Eugene Koonin and others, noting that the archaea share many features with eukaryotes, argue that rudimentary eukaryotic traits such as membrane-lined compartments were acquired before endosymbiosis added mitochondria to the early eukaryotic cell, while the cell wall was lost. In the same way, mitochondrial acquisition must not be regarded as the end of the process, for still new complex families of genes had to be developed after or during the endosymbiotic exchange. In this way, from FECA to LECA, the organisms can be considered as proto-eukaryotes. At the end of the process, LECA was already a complex organism with protein families involved in cellular compartmentalization.

Viral eukaryogenesis

Another scenario is viral eukaryogenesis, which proposes that the eukaryotes arose as an emergent superorganism, with the nucleus deriving from a "viral factory" alongside the alphaproteobacterium mitochondrion, hosted by an archaeal cell. In this scenario, eukaryogenesis began when a virus colonised an archaeal cell, making it support the production of viruses. The virus may later have assisted the bacterium's entry into the reprogrammed cell. Eukaryotes share genes for several DNA synthesis and transcription enzymes with DNA viruses (Nucleocytoviricota). Those viruses may thus be older than the LECA and may have exchanged DNA with proto-eukaryotes.
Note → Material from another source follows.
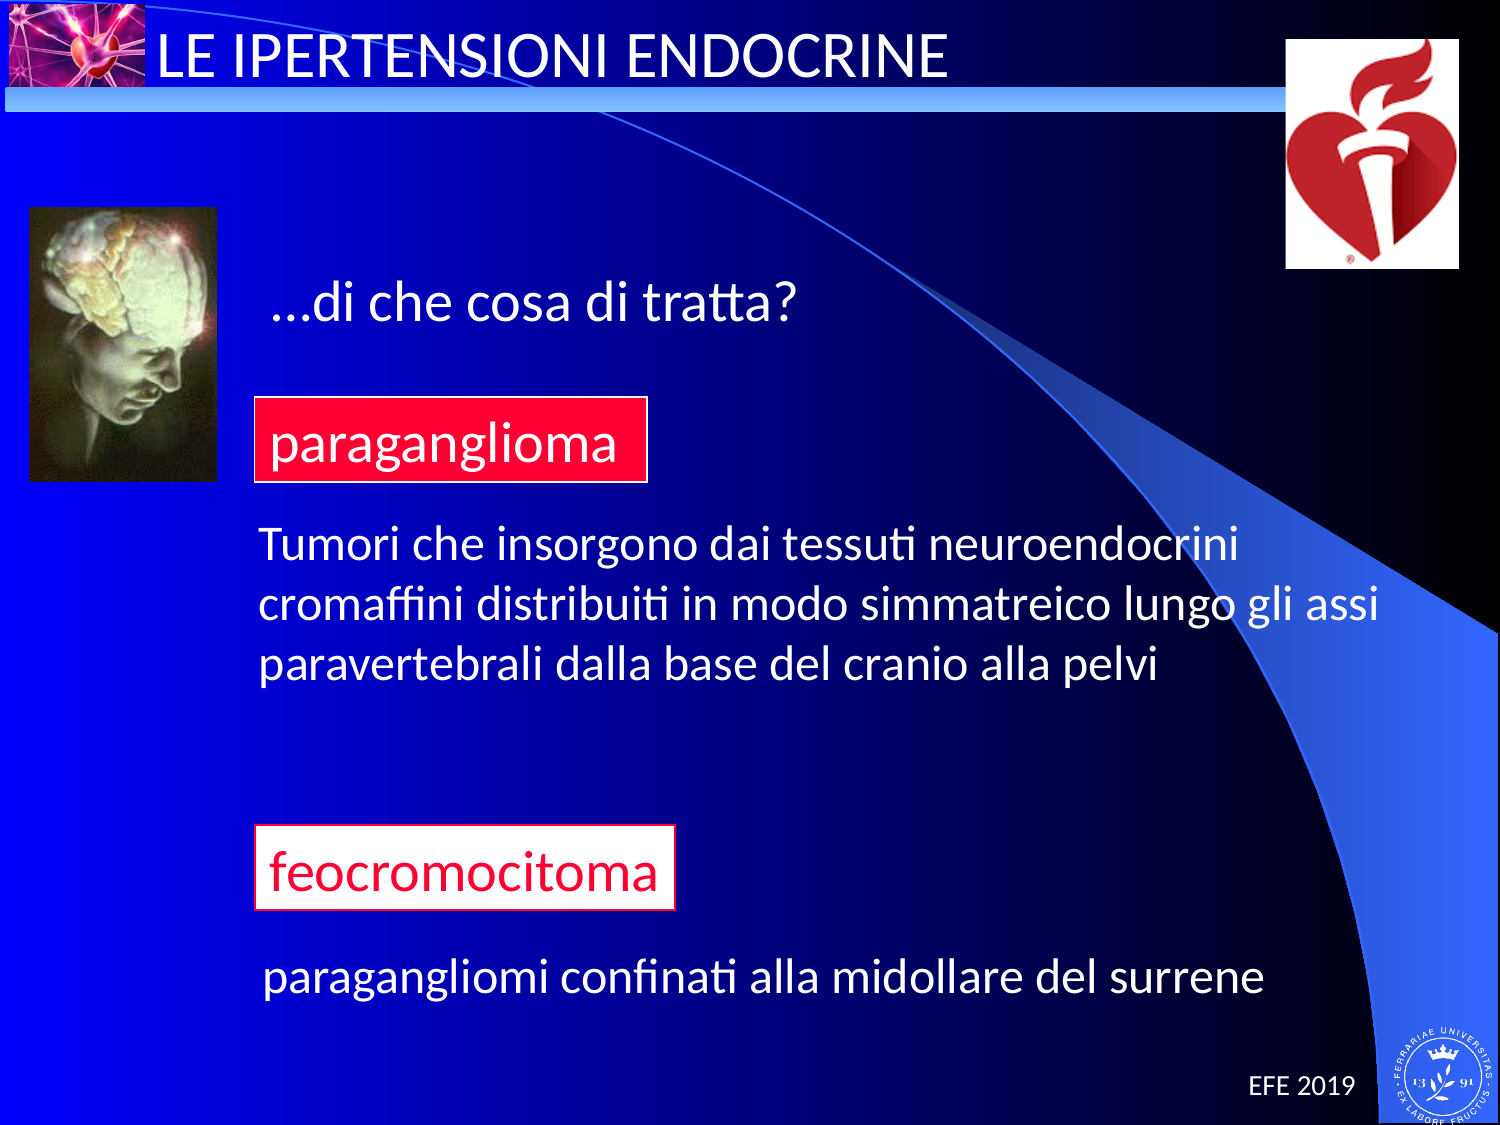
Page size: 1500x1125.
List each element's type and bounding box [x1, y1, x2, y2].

text_box [5, 0, 1500, 1125]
Diversification: crown eukaryotes

In turn, the LECA gave rise to the eukaryotes' crown group, containing the ancestors of animals, fungi, plants, and a diverse range of single-celled organisms with the new capabilities and complexity of the eukaryotic cell. Single cells without cell walls are fragile and have a low probability of being fossilised. If fossilised, they have few features to distinguish them clearly from prokaryotes: size, morphological complexity, and (eventually) multicellularity. Early eukaryote fossils, from the late Paleoproterozoic, include acritarch microfossils with relatively robust ornate carbonaceous vesicles of Tappania from 1.63 gya and Shuiyousphaeridium from 1.8 gya.

The position of the LECA on the eukaryotic tree of life remains controversial. Some studies believe that the first split after the LECA happened between the Unikonta and the Bikonta (Stechmann and Cavalier-Smith 2003), or between Amorphea and all other eukaryotes (Adl et al. 2012; Derelle and Lang 2012). Some believe that the first split happened within Excavata (al Jewari and Baldauf 2023). Yet others believe in a first split between the Opisthokonta and all others (Cerón-Romero et al. 2024).